Parking lot feud between fathers erupts into shooting at Portland school

Jurors convicted Noureddine Dib after prosecutors said video showed the victim fleeing.

PORTLAND, Ore. — A Multnomah County jury rejected a father’s self-defense claim and convicted him of attempted murder for shooting another parent outside a Portland school during pickup.

Noureddine Dib, 43, was sentenced May 7 to 12 years in prison for the Oct. 17, 2024, shooting of Michael Zakarneh at the Islamic School of Portland. Dib’s lawyers said he acted after repeated harassment and aggressive conduct. Prosecutors said the evidence showed something else: Zakarneh was trying to get away when Dib kept firing on school property.

The trial centered on the difference between a threat and a pursuit. The defense said Zakarneh had confronted Dib before, mocked him and behaved aggressively. Dib called 911 after the shooting and said he was a peaceful person but that Zakarneh kept harassing him. Prosecutors used the same call to make a different point. They told jurors Dib did not clearly say he feared for his life when he fired. They also relied on surveillance footage that they said showed Zakarneh running from Dib after being shot.

Prosecutors said the two men had several earlier encounters connected to school pickup.
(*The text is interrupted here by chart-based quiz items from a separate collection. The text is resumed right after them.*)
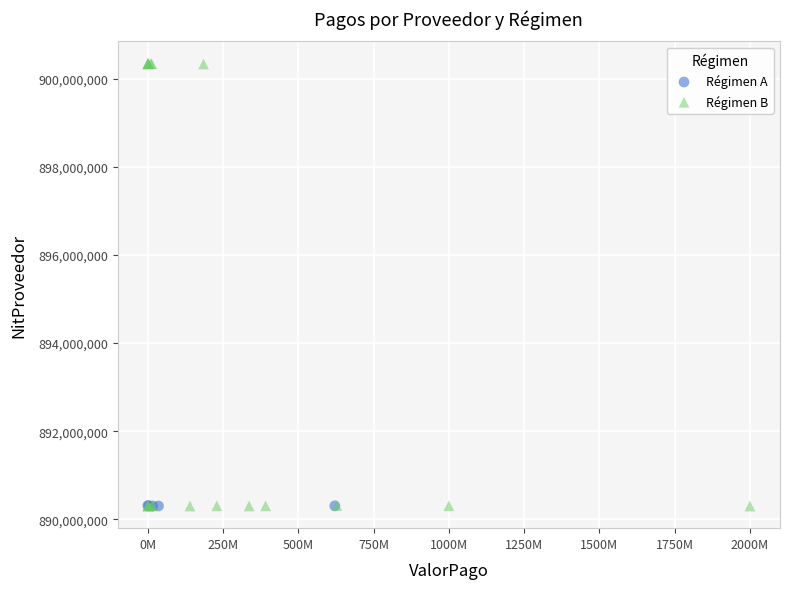

Which series has the largest Y range (max minus min)?

Régimen B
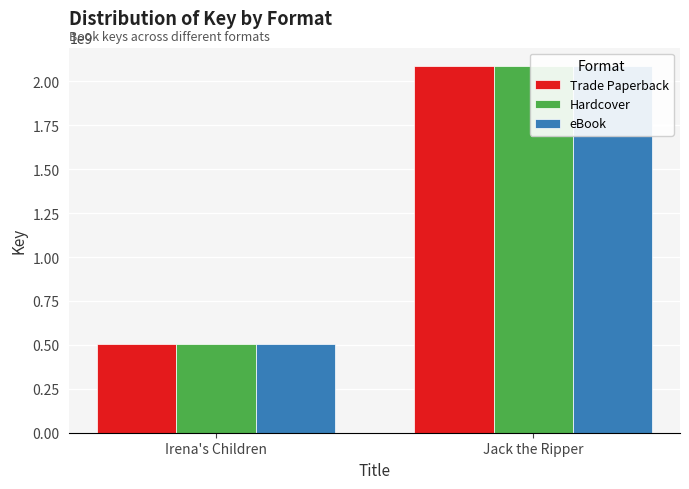

Reading left to right, what are all the values shown in this chart?

Trade Paperback: 507441553	2088368469
Hardcover: 507441553	2088368469
eBook: 507441553	2088368469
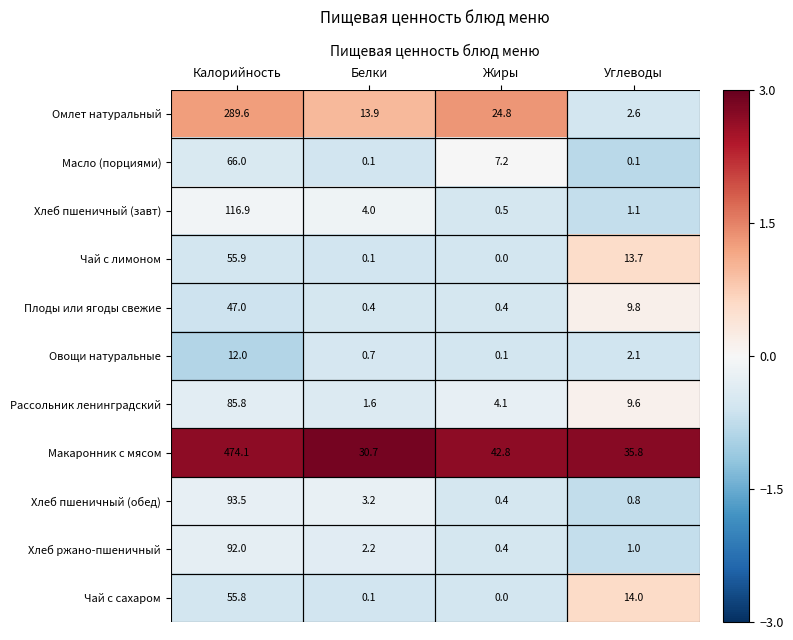

Count the number of data series in this chart.

11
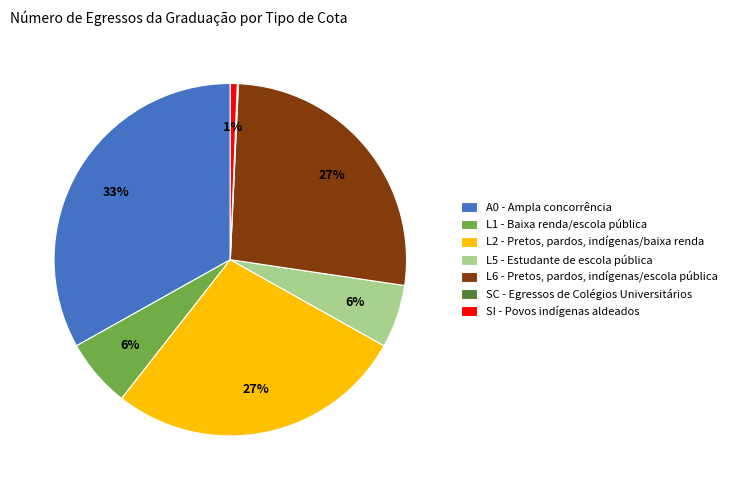

To the nearest percent, what percentage of the pie is L6 - Pretos, pardos, indígenas/escola pública?

27%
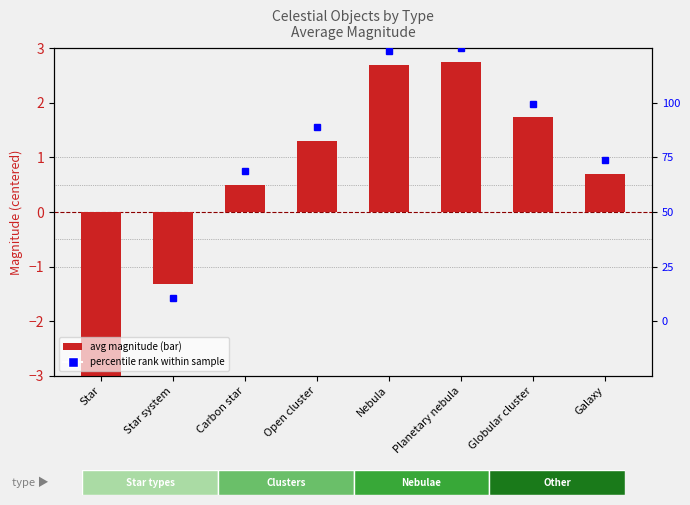

Where is the data nearest to the value 0?

Carbon star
One dispute involved Dib’s complaint about Zakarneh’s driving in the pickup and drop-off area. The men attended the same mosque but had only recently met. Deputy District Attorney Eric Palmer said their history included rude and disrespectful moments, but he told reporters the shooting still had to be judged by the evidence from that afternoon. The state said Zakarneh tried to calm the situation before Dib pulled a gun.

The shooting happened in a tight parking lot at the Islamic School of Portland. Both men were there to pick up children. According to the prosecution account, Zakarneh approached Dib and spoke to him. A police affidavit described Dib warning Zakarneh that he would show him something if he did not move away. Zakarneh said they were only talking, according to the affidavit cited in local reporting. Dib then shot Zakarneh in the abdomen, prosecutors said. After the first shot, Zakarneh ran. Prosecutors said Dib continued after him and fired toward him at least once more. Zakarneh jumped down a flight of stairs toward the school, breaking bones in his right ankle as he escaped. He reached a nearby gas station, where bystanders helped him and called 911. Dib went into the school building before police arrested him without incident. Officials have not reported that any student was hit by gunfire, but prosecutors emphasized that the shooting happened shortly before students were to be released.

The jury found Dib guilty after roughly 12 hours of deliberation. The convictions included attempted murder, assault in the first degree, assault in the second degree, unlawful use of a weapon, reckless endangerment and discharging a firearm. The verdict showed that jurors accepted the prosecution’s account over the defense argument that Dib fired to protect himself. The district attorney’s office later said the sentence was longer than the 7.5-year minimum because the circumstances made the case more serious.

Deputy District Attorney Stephany Mgbadigha told jurors during opening statements that Dib took a loaded firearm to his children’s school. That framing stayed with the case through sentencing. Palmer said after the hearing that the punishment addressed both Zakarneh’s injuries and the danger created at a school. He said he remained focused on Zakarneh and his family, who had lived with fear and anxiety since the attack. The prosecution also thanked Detectives Sara Clark and Laurent Bonczijk for their work. Zakarneh’s family described him as a kind and social man who loved making people laugh. His daughter, Amineh Zakarneh, said in earlier local interviews that he had gone to pick up her siblings and tried to talk before the shooting. She said the attack was devastating because it happened in a community space where families expected safety. Her comments gave the public one of the clearest accounts of how the shooting affected the family beyond the charges and verdict.

The sentence came more than 18 months after the shooting and about two weeks after the conviction. Prosecutors said the case involved not just a single gunshot but a chase, at least one additional shot, a broken ankle and gunfire near a school. The defense position, as described in court coverage, was that Dib had faced prior threats and acted in fear. The jury’s verdict and the judge’s sentence left the prosecution’s version as the controlling legal outcome.

Currently, any challenge to the verdict or sentence would proceed through later court filings. For now, the record shows a 12-year prison term for a shooting that began with a parent dispute and ended with a wounded father fleeing for help.

Author note: Last updated May 17, 2026.